[EXERCISE REQUIREMENTS]:
In exact form, set down only those lines of the material that run from its first line to the line with "Turning now to a method", inclusive.

[RECORDS FOR THIS TASK]:
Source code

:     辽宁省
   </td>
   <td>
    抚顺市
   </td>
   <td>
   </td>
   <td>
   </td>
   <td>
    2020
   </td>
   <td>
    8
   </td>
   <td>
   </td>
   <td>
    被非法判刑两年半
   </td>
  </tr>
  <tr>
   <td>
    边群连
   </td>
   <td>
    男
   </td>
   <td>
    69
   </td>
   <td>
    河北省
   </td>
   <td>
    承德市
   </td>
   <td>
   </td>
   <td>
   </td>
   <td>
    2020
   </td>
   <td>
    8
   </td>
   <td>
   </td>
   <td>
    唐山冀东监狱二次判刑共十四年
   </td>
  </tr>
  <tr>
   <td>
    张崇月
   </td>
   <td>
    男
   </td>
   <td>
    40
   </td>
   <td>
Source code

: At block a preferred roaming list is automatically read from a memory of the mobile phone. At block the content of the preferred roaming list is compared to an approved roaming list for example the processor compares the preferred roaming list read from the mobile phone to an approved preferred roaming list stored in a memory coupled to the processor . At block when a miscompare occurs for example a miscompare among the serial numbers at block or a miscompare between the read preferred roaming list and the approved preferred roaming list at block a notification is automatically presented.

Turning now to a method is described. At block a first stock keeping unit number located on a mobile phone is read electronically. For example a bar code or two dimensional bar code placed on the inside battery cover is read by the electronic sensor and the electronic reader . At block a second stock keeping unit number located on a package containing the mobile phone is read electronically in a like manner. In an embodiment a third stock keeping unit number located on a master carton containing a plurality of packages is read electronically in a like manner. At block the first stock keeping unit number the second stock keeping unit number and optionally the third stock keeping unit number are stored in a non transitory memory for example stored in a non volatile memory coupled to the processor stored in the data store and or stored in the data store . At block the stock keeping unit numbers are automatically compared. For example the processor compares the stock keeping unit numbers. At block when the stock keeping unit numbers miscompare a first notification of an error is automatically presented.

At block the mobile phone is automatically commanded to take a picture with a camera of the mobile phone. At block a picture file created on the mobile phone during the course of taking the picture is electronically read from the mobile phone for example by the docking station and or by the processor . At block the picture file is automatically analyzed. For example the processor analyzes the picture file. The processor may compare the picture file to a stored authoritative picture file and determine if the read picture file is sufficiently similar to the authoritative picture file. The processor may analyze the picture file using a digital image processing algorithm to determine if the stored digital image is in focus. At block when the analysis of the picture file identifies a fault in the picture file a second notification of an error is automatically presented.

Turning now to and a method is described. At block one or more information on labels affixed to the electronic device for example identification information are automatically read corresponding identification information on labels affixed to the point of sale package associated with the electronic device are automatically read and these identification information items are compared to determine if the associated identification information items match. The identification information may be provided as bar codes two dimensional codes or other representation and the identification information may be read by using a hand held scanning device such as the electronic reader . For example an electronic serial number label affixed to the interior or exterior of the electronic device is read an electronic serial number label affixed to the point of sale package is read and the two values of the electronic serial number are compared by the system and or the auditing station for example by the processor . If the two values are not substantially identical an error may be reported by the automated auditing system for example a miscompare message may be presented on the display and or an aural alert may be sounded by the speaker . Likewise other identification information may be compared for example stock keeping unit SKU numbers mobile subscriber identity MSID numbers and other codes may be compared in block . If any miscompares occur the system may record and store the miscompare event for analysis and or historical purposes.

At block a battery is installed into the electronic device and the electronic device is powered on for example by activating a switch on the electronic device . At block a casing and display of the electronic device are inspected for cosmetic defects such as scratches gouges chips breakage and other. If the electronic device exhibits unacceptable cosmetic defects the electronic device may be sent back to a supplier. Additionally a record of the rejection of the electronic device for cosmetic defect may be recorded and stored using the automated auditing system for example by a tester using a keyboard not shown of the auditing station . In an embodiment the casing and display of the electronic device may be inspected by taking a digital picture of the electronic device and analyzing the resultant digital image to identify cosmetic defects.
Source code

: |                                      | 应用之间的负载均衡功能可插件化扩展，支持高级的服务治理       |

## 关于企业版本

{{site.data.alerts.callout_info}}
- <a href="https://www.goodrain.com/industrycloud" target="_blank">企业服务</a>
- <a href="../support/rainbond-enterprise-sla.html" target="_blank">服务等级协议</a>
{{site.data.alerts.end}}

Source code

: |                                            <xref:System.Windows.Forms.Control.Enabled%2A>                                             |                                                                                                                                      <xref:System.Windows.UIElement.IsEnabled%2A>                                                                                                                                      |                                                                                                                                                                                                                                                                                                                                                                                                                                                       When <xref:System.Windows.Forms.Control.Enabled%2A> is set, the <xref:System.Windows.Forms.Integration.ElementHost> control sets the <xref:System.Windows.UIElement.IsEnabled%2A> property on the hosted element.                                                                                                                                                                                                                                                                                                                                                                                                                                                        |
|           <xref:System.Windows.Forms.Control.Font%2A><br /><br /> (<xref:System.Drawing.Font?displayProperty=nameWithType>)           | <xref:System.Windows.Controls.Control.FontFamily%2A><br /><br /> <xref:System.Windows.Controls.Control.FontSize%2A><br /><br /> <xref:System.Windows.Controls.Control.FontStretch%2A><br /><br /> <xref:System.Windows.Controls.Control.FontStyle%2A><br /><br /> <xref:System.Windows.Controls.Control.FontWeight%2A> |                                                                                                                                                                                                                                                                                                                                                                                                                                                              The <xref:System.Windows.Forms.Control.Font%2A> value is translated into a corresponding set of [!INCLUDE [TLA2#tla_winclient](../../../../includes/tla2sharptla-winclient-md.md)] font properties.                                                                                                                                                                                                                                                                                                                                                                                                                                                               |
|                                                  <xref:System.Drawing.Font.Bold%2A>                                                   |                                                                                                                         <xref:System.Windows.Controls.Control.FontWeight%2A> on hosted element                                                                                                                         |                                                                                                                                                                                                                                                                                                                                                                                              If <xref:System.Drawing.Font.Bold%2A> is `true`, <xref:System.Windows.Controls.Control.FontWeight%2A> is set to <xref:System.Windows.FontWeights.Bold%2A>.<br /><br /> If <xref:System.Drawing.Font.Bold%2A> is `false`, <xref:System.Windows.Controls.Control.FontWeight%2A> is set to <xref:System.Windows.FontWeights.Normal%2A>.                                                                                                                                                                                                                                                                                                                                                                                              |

[COMPLETED TASK]:
Source code

:     辽宁省
   </td>
   <td>
    抚顺市
   </td>
   <td>
   </td>
   <td>
   </td>
   <td>
    2020
   </td>
   <td>
    8
   </td>
   <td>
   </td>
   <td>
    被非法判刑两年半
   </td>
  </tr>
  <tr>
   <td>
    边群连
   </td>
   <td>
    男
   </td>
   <td>
    69
   </td>
   <td>
    河北省
   </td>
   <td>
    承德市
   </td>
   <td>
   </td>
   <td>
   </td>
   <td>
    2020
   </td>
   <td>
    8
   </td>
   <td>
   </td>
   <td>
    唐山冀东监狱二次判刑共十四年
   </td>
  </tr>
  <tr>
   <td>
    张崇月
   </td>
   <td>
    男
   </td>
   <td>
    40
   </td>
   <td>
Source code

: At block a preferred roaming list is automatically read from a memory of the mobile phone. At block the content of the preferred roaming list is compared to an approved roaming list for example the processor compares the preferred roaming list read from the mobile phone to an approved preferred roaming list stored in a memory coupled to the processor . At block when a miscompare occurs for example a miscompare among the serial numbers at block or a miscompare between the read preferred roaming list and the approved preferred roaming list at block a notification is automatically presented.

Turning now to a method is described. At block a first stock keeping unit number located on a mobile phone is read electronically. For example a bar code or two dimensional bar code placed on the inside battery cover is read by the electronic sensor and the electronic reader . At block a second stock keeping unit number located on a package containing the mobile phone is read electronically in a like manner. In an embodiment a third stock keeping unit number located on a master carton containing a plurality of packages is read electronically in a like manner. At block the first stock keeping unit number the second stock keeping unit number and optionally the third stock keeping unit number are stored in a non transitory memory for example stored in a non volatile memory coupled to the processor stored in the data store and or stored in the data store . At block the stock keeping unit numbers are automatically compared. For example the processor compares the stock keeping unit numbers. At block when the stock keeping unit numbers miscompare a first notification of an error is automatically presented.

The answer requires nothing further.